Николай Дубов. Мальчик у моря

Николай Дубов. Мальчик у моря

(Отрывок)

БЕЗДНА
Целый день Сашук ревет. Мать кричит на него, даже шлепает, отец обещает "напрочь оторвать ухи". Сашук ненадолго затихает, потом снова принимается хныкать и канючить. Дядя Семен пригоняет к правлению старый "газон", в котором уже стоят ящик с продуктами и бочка с бензином. Рыбаки кидают в кузов свои сундучки, мешки, и тогда Сашук начинает реветь так горько и безутешно, что даже сам бригадир, Иван Данилович, удивленно оглядывается, подходит и опускается перед Сашуком на корточки.
- Ты чего нюни распустил?
- К-ктька, - захлебываясь, говорит Сашук.
Бригадир не понимает:
- Настя, чего он у тебя?
- Да ну, баловство! Собачонка своего везти хочет, кутенка. А куда его? И так мороки хватает...
Бригадир Иван Данилович нависает над Сашуком, как гора. Сашук затихает, беззвучно всхлипывая, смотрит на него снизу вверх, но, услышав слова матери, заводит снова:
- Ы-ы...
- Постой! - морщится Иван Данилович. - Гудишь, как бакан в тумане... Это он и есть?
Между ног Сашука стоит ивовая плетушка. В плетушке спит пегий щенок. Голова его перевешивается через край, щенок негромко, но внятно храпит.
- Ишь ты, - усмехается Иван Данилович, - притомился... Ладно, бери свою животину.

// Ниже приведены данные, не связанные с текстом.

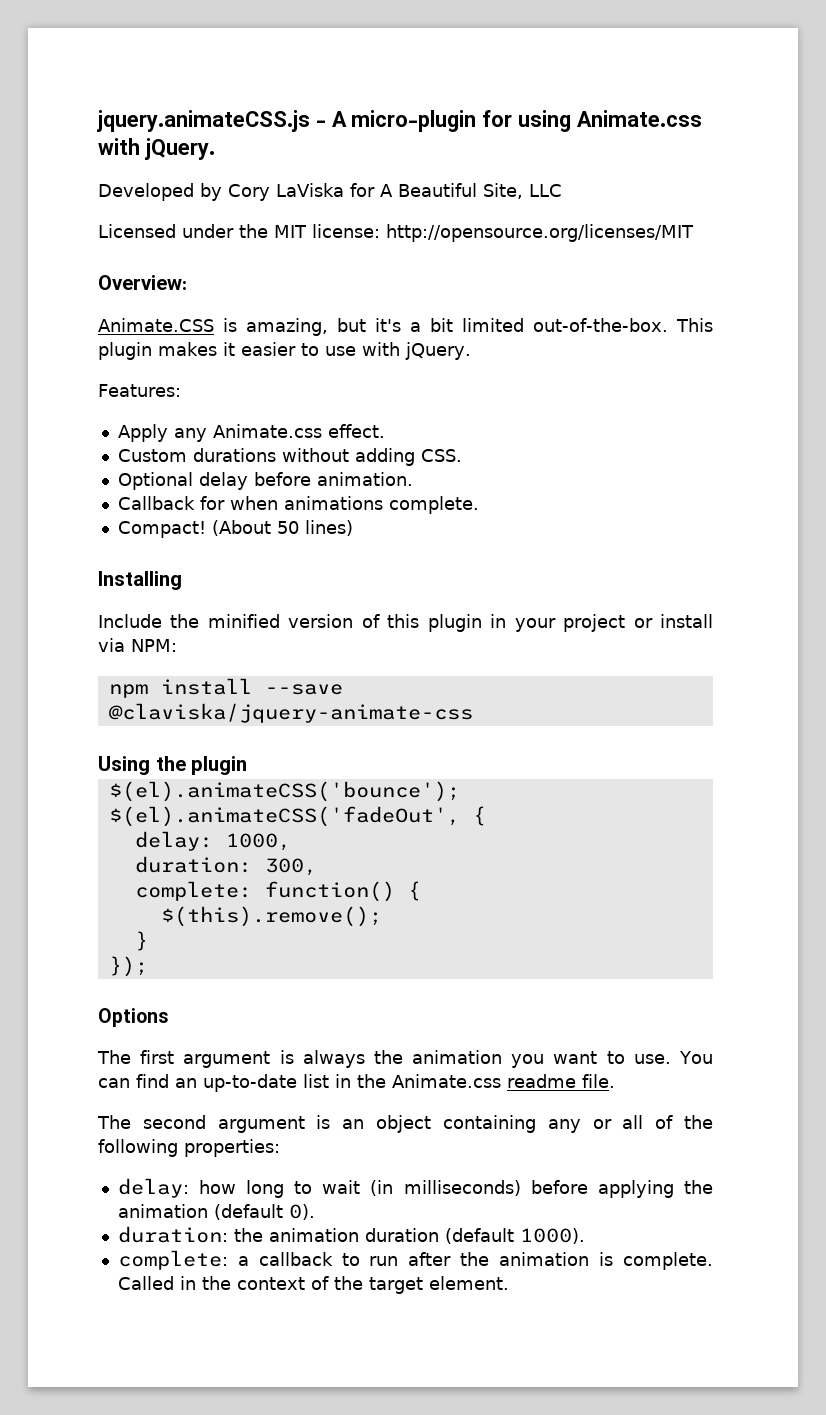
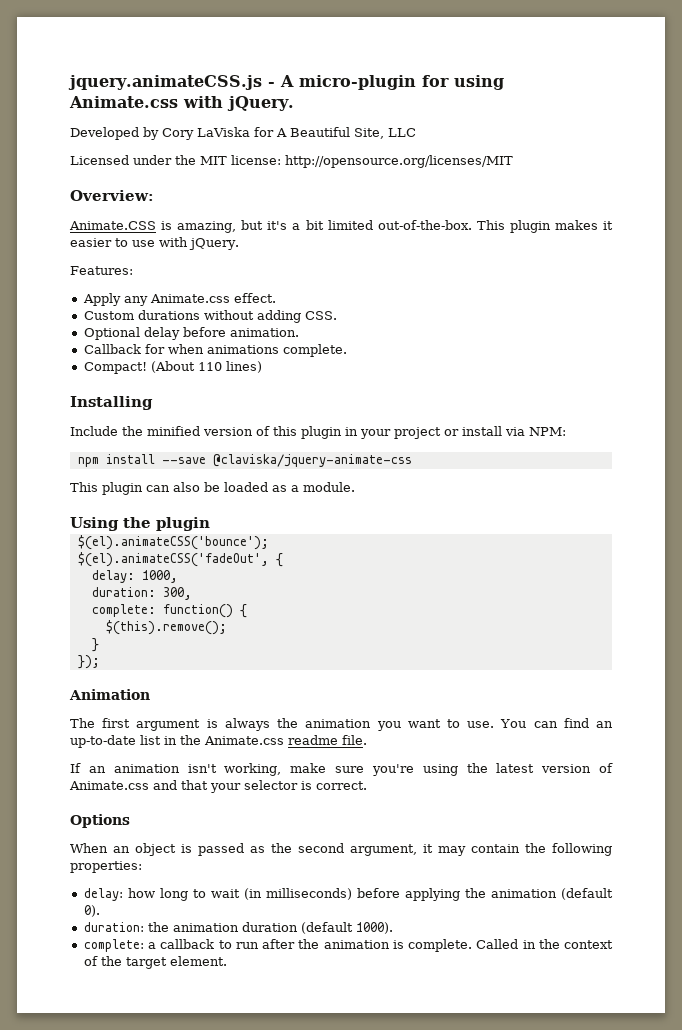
[276,521,299,534] 50 -> [197,362,222,371] 110
(473, 713) none -> [70,482,355,495] // This plugin can also be loaded as a module.
[98,1008,168,1027] Options -> [69,689,150,700] Animation
[97,1115,674,1133] The second argument is an object containing any or all of -> [70,763,613,776] [69,780,367,793] [70,814,130,828] [70,843,520,856] If an animation isn't working, make sure you're using the latest version of Animate.css and that your selector is correct. // Options // When an object is passed as the second argument, it may contain

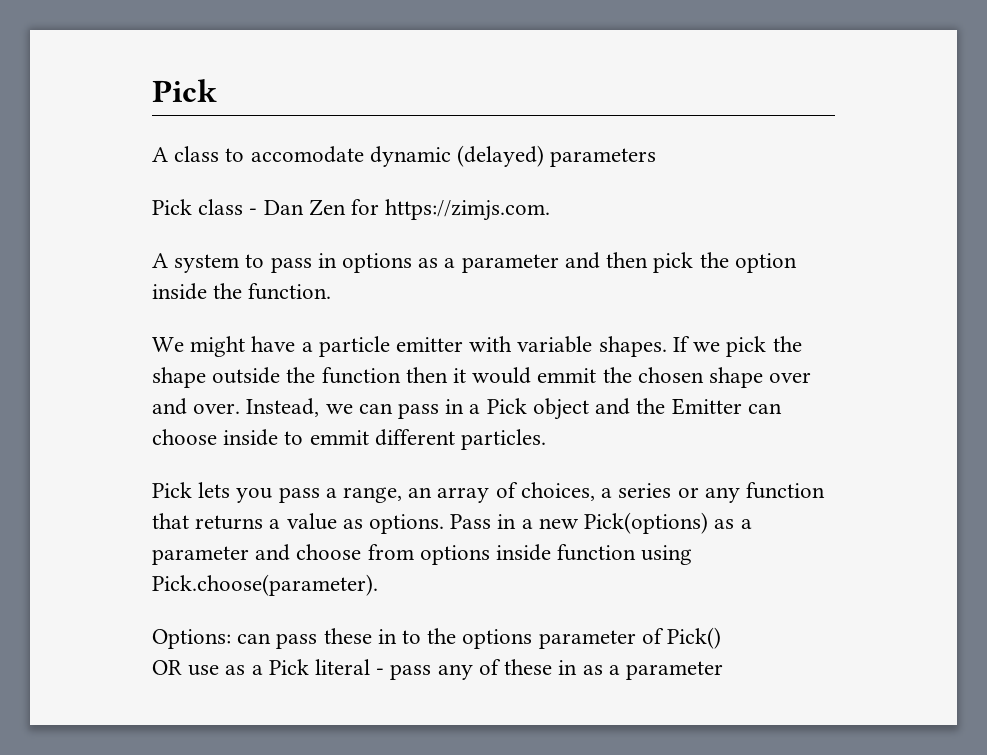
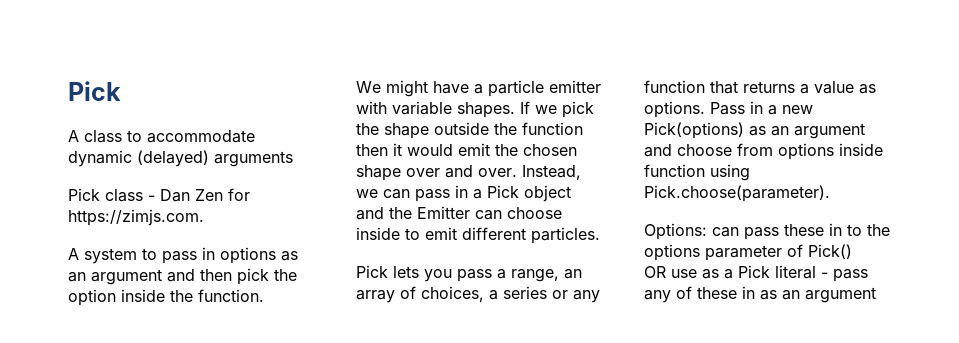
[250,146,364,163] accomodate -> [147,130,255,143] accommodate
[550,148,657,167] parameters -> [214,151,293,167] arguments
[444,254,559,273] a parameter -> [68,269,162,285] an argument
[537,368,597,383] emmit -> [458,143,490,156] emit
[309,430,369,445] emmit -> [425,227,457,240] emit
[740,519,752,529] [152,546,249,565] a parameter -> [771,123,865,139] an argument
[608,661,723,680] a parameter -> [782,287,876,303] an argument

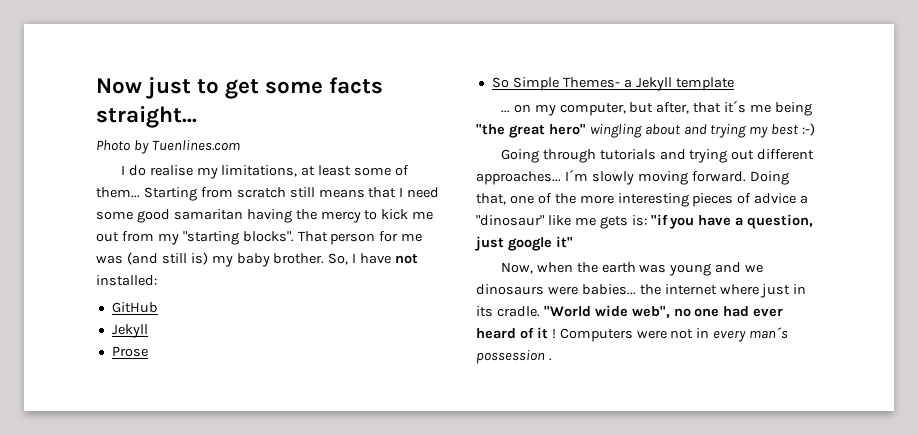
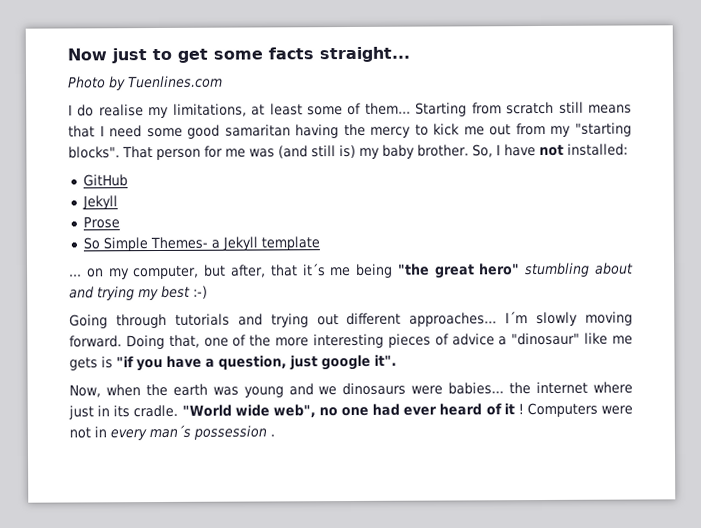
[589,124,642,138] wingling -> [524,262,591,278] stumbling
[631,215,647,226] is: -> [101,356,113,369] is
[555,236,573,248] it" -> [374,354,397,366] it".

Слышь, Настя, пускай берет, чего ты ребятенку душу надрываешь... Кутенок - не волк, и чай, артель не объест...
Сашук вскакивает:
- Дяденька Иван Данилыч...
- Нет, ты погоди. Ты сперва беги умойся. Какой из тебя рыбак, ежели ты весь в слезах да соплях?
Сашук мигом подбегает к колодцу, плещет из бадейки на лицо, выдернутым из штанов подолом рубахи утирается и, подхватив плетушку, бежит к машине.
- Готов, ревушка-коровушка? - говорит Иван Данилович. - Иди с мамкой. Ты, Настя, садись в кабину, а то за Измаилом дорога и из мужиков душу выбивает.
- То ж ваше место, Иван Данилыч...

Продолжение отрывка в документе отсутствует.